ベルナルドは守備局面になると左SBに入り、相手の右サイドのタイプへ回った。ベルナルドは持ち前の運動量と粘り強い対人で守備力にも長けるプレイヤー。しかしサイドの攻防では一瞬のスピード面での不安は確かにあるはず。また高さ勝負にも部が悪そうだ。

そんなベルナルドが抱える不安を、しっかりチームとしてカバーする設計がなされていた。

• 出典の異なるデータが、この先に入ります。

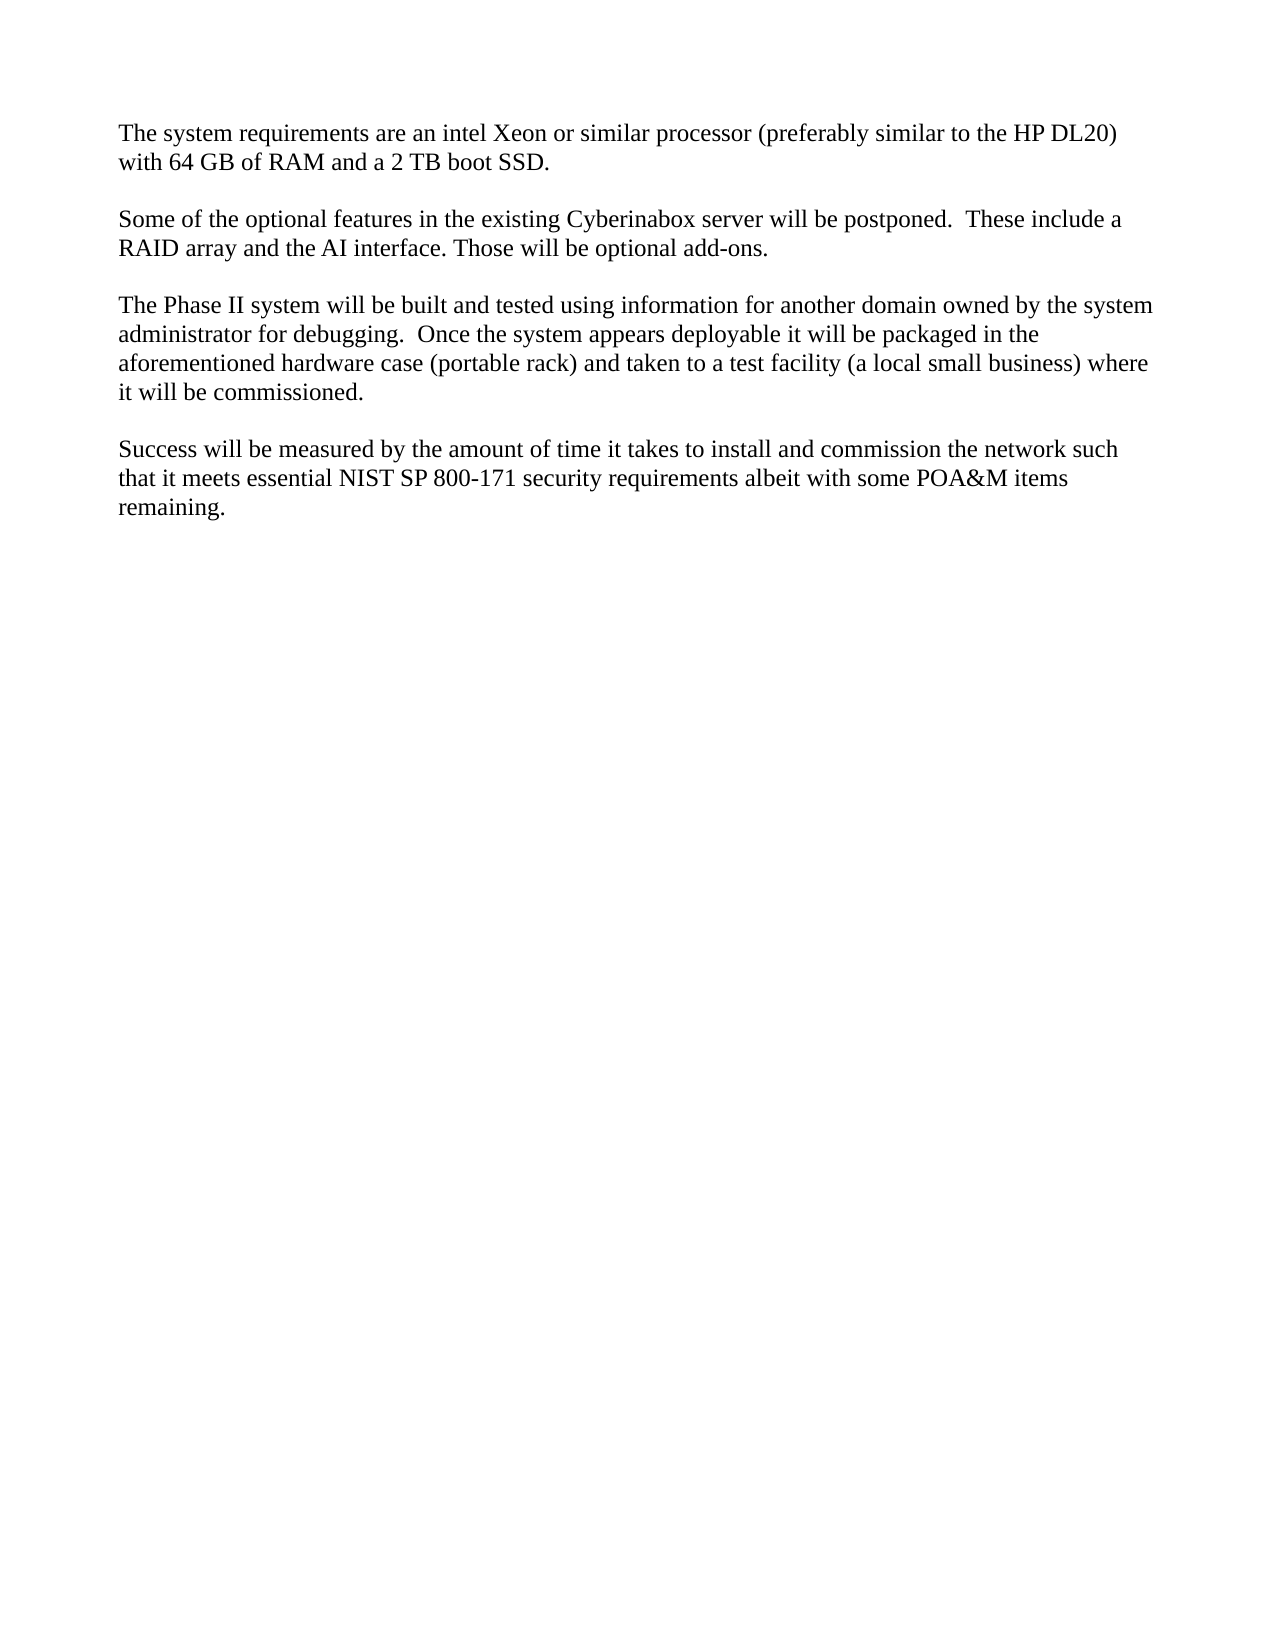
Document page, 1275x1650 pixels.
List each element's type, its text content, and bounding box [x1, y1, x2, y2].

text Some of the optional features in the existing Cyberinabox server will be postponed. These include a RAID array and the AI interface. Those will be optional add-ons. [118, 204, 1157, 262]
text The Phase II system will be built and tested using information for another domain owned by the system administrator for debugging. Once the system appears deployable it will be packaged in the aforementioned hardware case (portable rack) and taken to a test facility (a local small business) where it will be commissioned. [118, 291, 1157, 406]
text Success will be measured by the amount of time it takes to install and commission the network such that it meets essential NIST SP 800-171 security requirements albeit with some POA&M items remaining. [118, 434, 1157, 521]
text The system requirements are an intel Xeon or similar processor (preferably similar to the HP DL20) with 64 GB of RAM and a 2 TB boot SSD. [118, 118, 1157, 176]
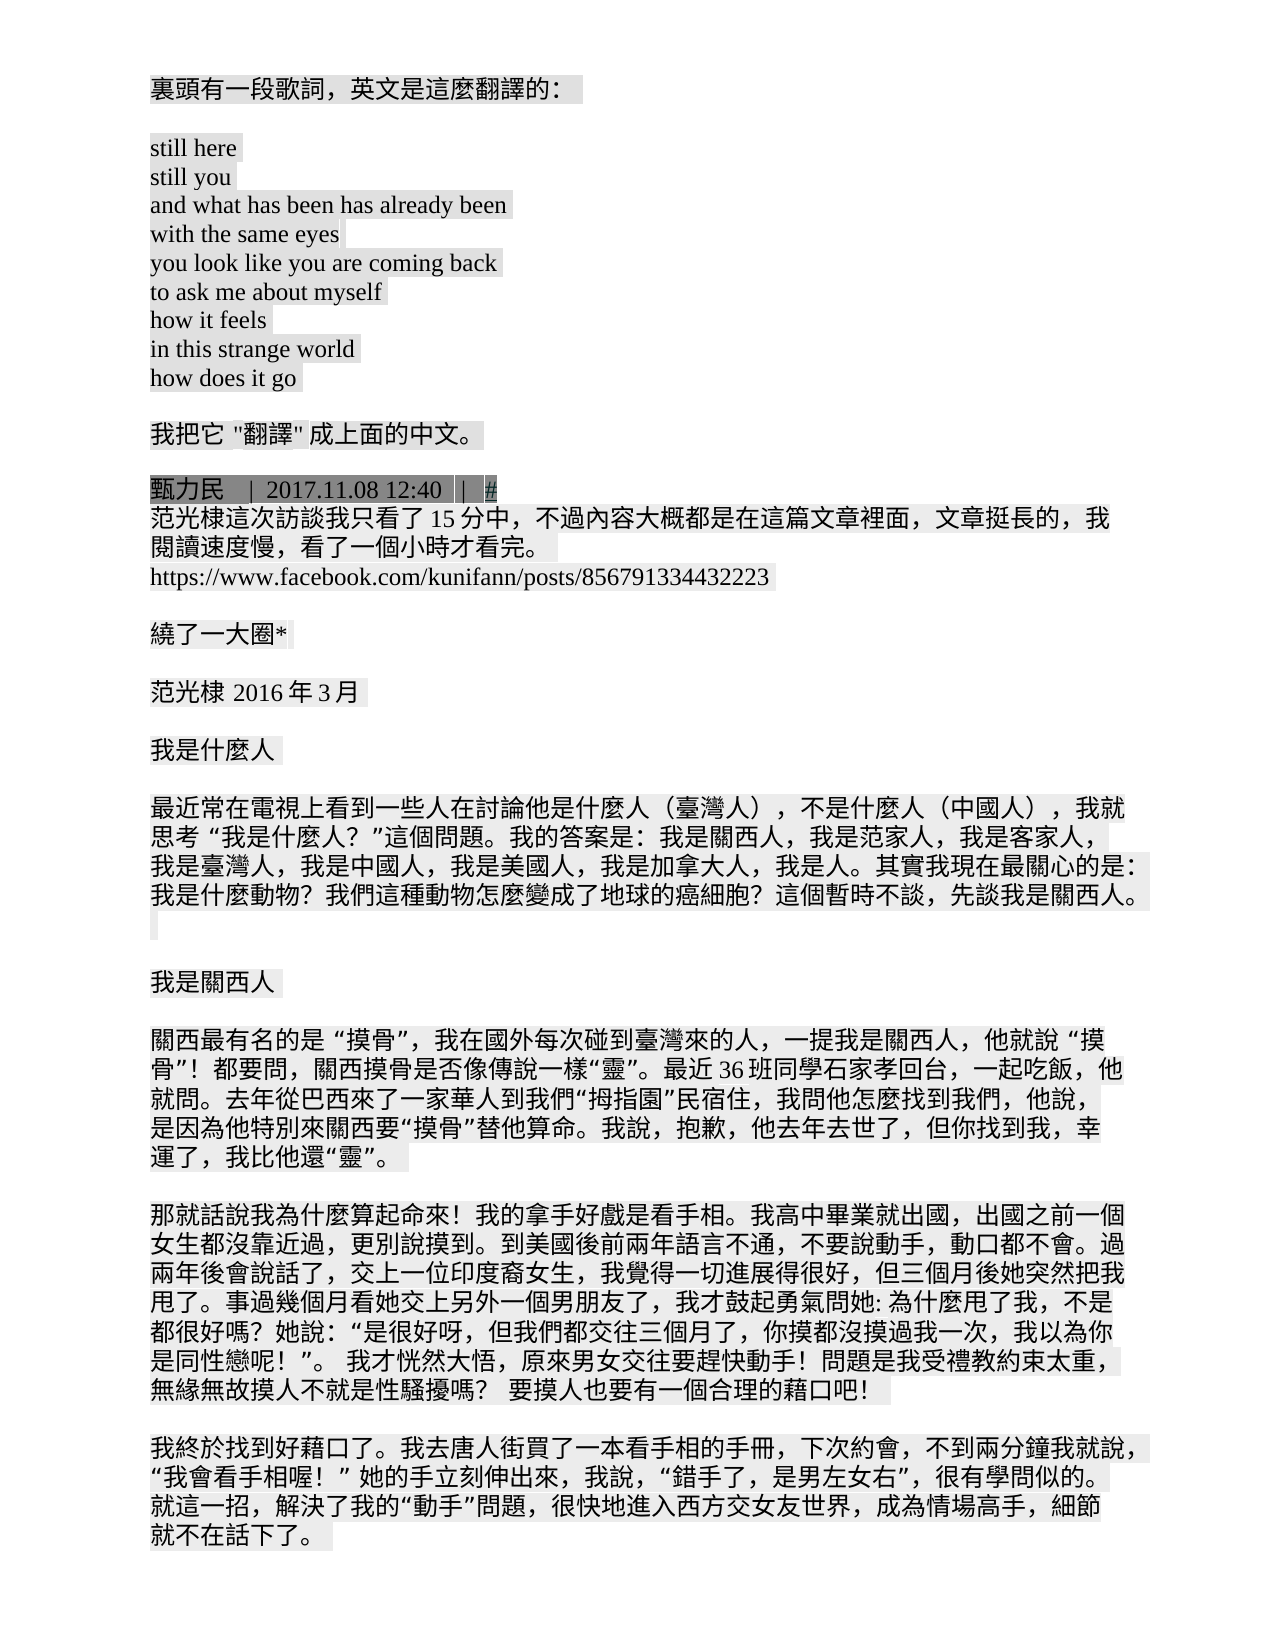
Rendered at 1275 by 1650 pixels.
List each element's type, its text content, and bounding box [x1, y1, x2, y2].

ヴィラのロングボールに対してはラポルトが競り合う。また相手がスピードを持って右サイドを攻め込むとそこへはこれまたラポルトが流れて対応。そしてベルナルドはラポルトが開けた中央エリアをカバーする連携を見せて、ベルナルドの弱点をチームでカバーしていった。

▪️より攻撃的に解放されたIH

ベルナルドが中盤に入ることで後方のビルドアップは厚みと安定が生まれた。それに伴いIHのギュンドアンとデ・ブライネはより攻撃的な振る舞いを見せれるようになった。

▽まずはギュンドアン。

ベルナルドのポジション配置に伴いより高い位置へ押し出されたギュンドアンは、持ち前の得点力を解放。

ハーランドに集まるプレスを逆手にその背後を抜け出して、ロドリからのスルーパスを受けてGKと1vs1を演出。このシーンは惜しくもゴールとはいかなかったが、39分チーム2点目をゲットして見せた。

デ・ブライネのキラーパスに抜け出したハーランドが一気にペナルティエリアへ侵入。そして彼の右足のクロスをギュンドアンがファーサイドでしっかり押し込みチームの2点目をゲット。

▽チャンネルへ走る走るデ・ブライネ

そしてもう一人のIHデ・ブライネは、この試合はオフザボールのアクションでシティの攻撃を活性化せていった。

右サイドにボールが入るとヴィラの4バックのチャンネル(CBとSBの間のスペース)へ何度もランニング。そしてチャンネルからポケットへ侵入するとお得意のクロスで決定機を演出。

ヴィラの4-4-2ブロックに対して後方は[3-2]でビルドアップを安定させ、フィニッシュ局面では4バックに対して5レーンアタックであっという間に3点。

前半でこの試合の蹴りをつけたシティは、後半ハーランドとルベン・ディアスを次節の天王山に向けて温存。後半は静かにクローズさせていったと気持ちよく言いたかった所だが、やっぱりこの試合もしっかり失点をしてしまった。

▪️目立つ前進からの失点

ペップ・シティはW杯明けから固定して[3-2]の陣形でビルドアップを実践している。それにより前述したようにIHがより攻撃的な振る舞いを見せれる効果等がある一方に、相手のプレスを中央で喰らいショートカウンターからの失点も同時に多発しているのが現状。

この試合でも自陣中盤でボールを奪われ、パス1本で失点をするシーンをまた見ることとなった。

前節のスパーズ戦。そしてその前のスパーズ戦でも。失点に直結するビルドアップ局面でのボールロストが最近非常に目立っている。

ここはしっかり無くさなければいけない課題。次節は天王山のアーセナル戦。アーセナルも今抱えるシティの弱点を虎視眈々と狙ってくるはず。細心の注意を払い、ペップシティらいしいビルドアップから見事な崩しを多いに期待している。

さぁ次節は首位アーセナルとの決戦。しかも相手の敵陣に乗り込んでの大一番。強い強いアーセナルに真っ向勝負を仕掛け、勝ち点差を是が非でも縮めて欲しい。

あぁ楽しみでしょうがない。試合が待ち遠しい。